Cyber Essentials is aligned with the primary objective of the UK Government’s National Cyber Security Strategy, which is to make the UK a safer place to conduct business online by building a resilient and secure cyberspace.

It was launched on 5 June 2014 with the aim of helping organisations of all sizes measure their defences against common forms of cyber-attacks. Cyber Essentials was developed in conjunction GCHQ and offers a sound foundation of basic hygiene measures, identifying some fundamental sound technical security controls that an organisation needs to have in place and can potentially build on to help defend against cyber threats.


The Security Circle recommend organisations adhere to the guidance given in the Cyber Essentials Scheme, which is suitable for organisations of all sizes. Accreditation should also be an ongoing requirement of the supply chain, forming a reasonable part of any organisational security process.
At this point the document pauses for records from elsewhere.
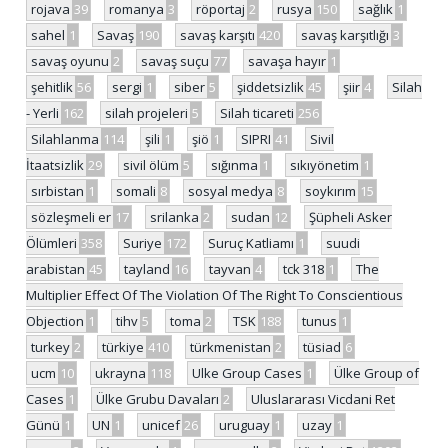
rojava
39
romanya
3
röportaj
2
rusya
150
sağlık
1
sahel
1
Savaş
190
savaş karşıtı
420
savaş karşıtlığı
3
savaş oyunu
2
savaş suçu
77
savaşa hayır
1
şehitlik
56
sergi
1
siber
5
şiddetsizlik
45
şiir
4
Silah
- Yerli
162
silah projeleri
5
Silah ticareti
256
Silahlanma
114
şili
1
şiö
1
SIPRI
41
Sivil
İtaatsizlik
29
sivil ölüm
5
sığınma
1
sıkıyönetim
1
sırbistan
1
somali
8
sosyal medya
8
soykırım
15
sözleşmeli er
17
srilanka
2
sudan
12
Şüpheli Asker
Ölümleri
358
Suriye
172
Suruç Katliamı
1
suudi
arabistan
45
tayland
16
tayvan
4
tck 318
1
The
Multiplier Effect Of The Violation Of The Right To Conscientious
Objection
1
tihv
5
toma
2
TSK
188
tunus
1
turkey
2
türkiye
410
türkmenistan
2
tüsiad
6
ucm
10
ukrayna
118
Ulke Group Cases
1
Ülke Group of
Cases
1
Ülke Grubu Davaları
2
Uluslararası Vicdani Ret
Günü
1
UN
1
unicef
26
uruguay
1
uzay
1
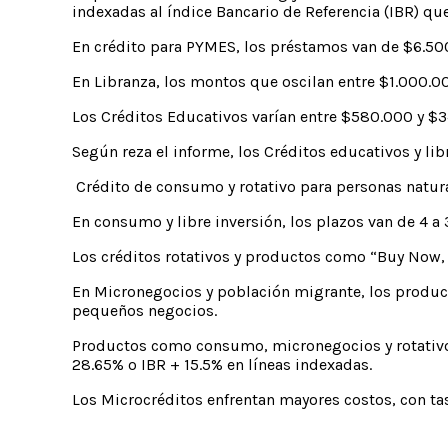
indexadas al índice Bancario de Referencia (IBR) qu
En crédito para PYMES, los préstamos van de $6.5
En Libranza, los montos que oscilan entre $1.000.0
Los Créditos Educativos varían entre $580.000 y $3
Según reza el informe, los Créditos educativos y lib
Crédito de consumo y rotativo para personas natu
En consumo y libre inversión, los plazos van de 4 a
Los créditos rotativos y productos como “Buy Now, 
En Micronegocios y población migrante, los product
pequeños negocios.
Productos como consumo, micronegocios y rotativos 
28.65% o IBR + 15.5% en líneas indexadas.
Los Microcréditos enfrentan mayores costos, con t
Businesses, public and private sector organisations and other institutions hold personal data, provide services and operate systems in the digital domain. The connectivity of this information has revolutionised every aspect of the way organisations operate. But with this technological transformation comes the responsibility to safeguard the assets which organisations hold, maintain the services they provide and incorporate the appropriate level of security into the products they sell. Consumers and society at large expect businesses and institutions to take all reasonable steps to protect their personal data and build resilience - the ability to withstand and recover - into the systems and structures on which they depend. Businesses and organisations must also understand that, if they are the victim of a cyber attack, they are liable for the consequences. These liabilities are due to increase considerably when the new GDPR (The General Data Protection Regulation of the EU) comes in effect in 2018.
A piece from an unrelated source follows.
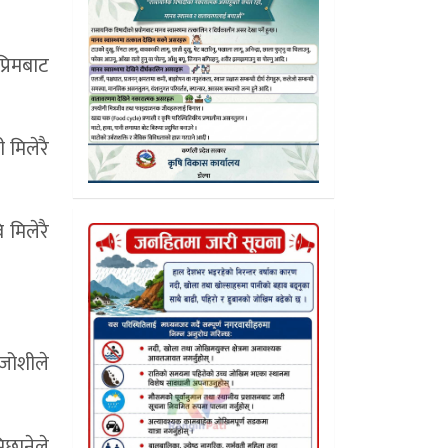
्रिमबाट
 मिलेरै
मिलेरै
 जोशीले
िछानेले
The level at which the Government views the importance of cyber security is clear; since October 2014, the UK government has required all suppliers bidding for certain sensitive and personal information handling contracts to be certified against the Cyber Essentials scheme.
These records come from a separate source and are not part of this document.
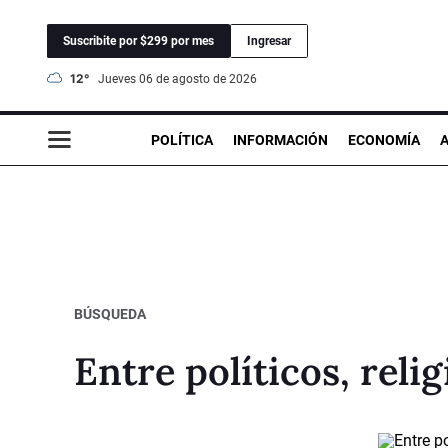
Suscribite por $299 por mes
Ingresar
12°
jueves 06 de agosto de 2026
POLÍTICA
INFORMACIÓN
ECONOMÍA
BÚSQUEDA
Entre políticos, rel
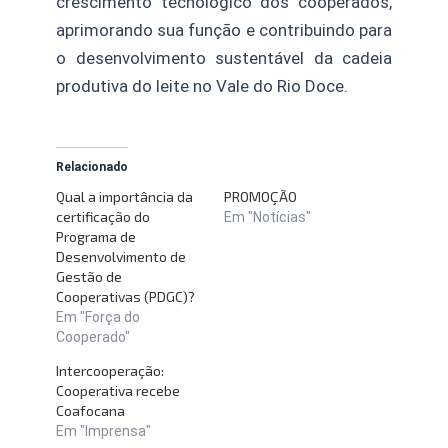
crescimento tecnológico dos cooperados,
aprimorando sua função e contribuindo para
o desenvolvimento sustentável da cadeia
produtiva do leite no Vale do Rio Doce.
Relacionado
Qual a importância da
PROMOÇÃO
certificação do
Em "Notícias"
Programa de
Desenvolvimento de
Gestão de
Cooperativas (PDGC)?
Em "Força do
Cooperado"
Intercooperação:
Cooperativa recebe
Coafocana
Em "Imprensa"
The Scottish Government has a similar arrangement for certain contracts but has also widened out Cyber Essentials as a soft requirement on many more tenders: although not mandatory, firms can gain a higher score by being accredited. As of January 2016, The Scottish Investment Bank announced that firms without Cyber Essentials Accreditation would no longer be able to
borrow funds.

The certification is available in two stages, Cyber Essentials (Stage 1) and Cyber Essentials Plus (Stage 2). Both levels of award are assessed against the Cyber Essentials requirements; however Cyber Essentials Plus gives a higher level of assurance as a number of onsite tests are carried out. The scheme covers five key areas:

  • Secure configuration

  • Boundary firewalls & internet gateways

  • Access control & administrative privilege management

  • Patch management

  • Malware protection


The vast majority of cyber attacks use relatively simple methods to exploit basic vulnerabilities in software and computer systems. There are tools and techniques openly available on the internet which allow even low-skill actors to exploit these vulnerabilities. Properly implementing the Cyber Essentials scheme will protect against the vast majority of common internet threats.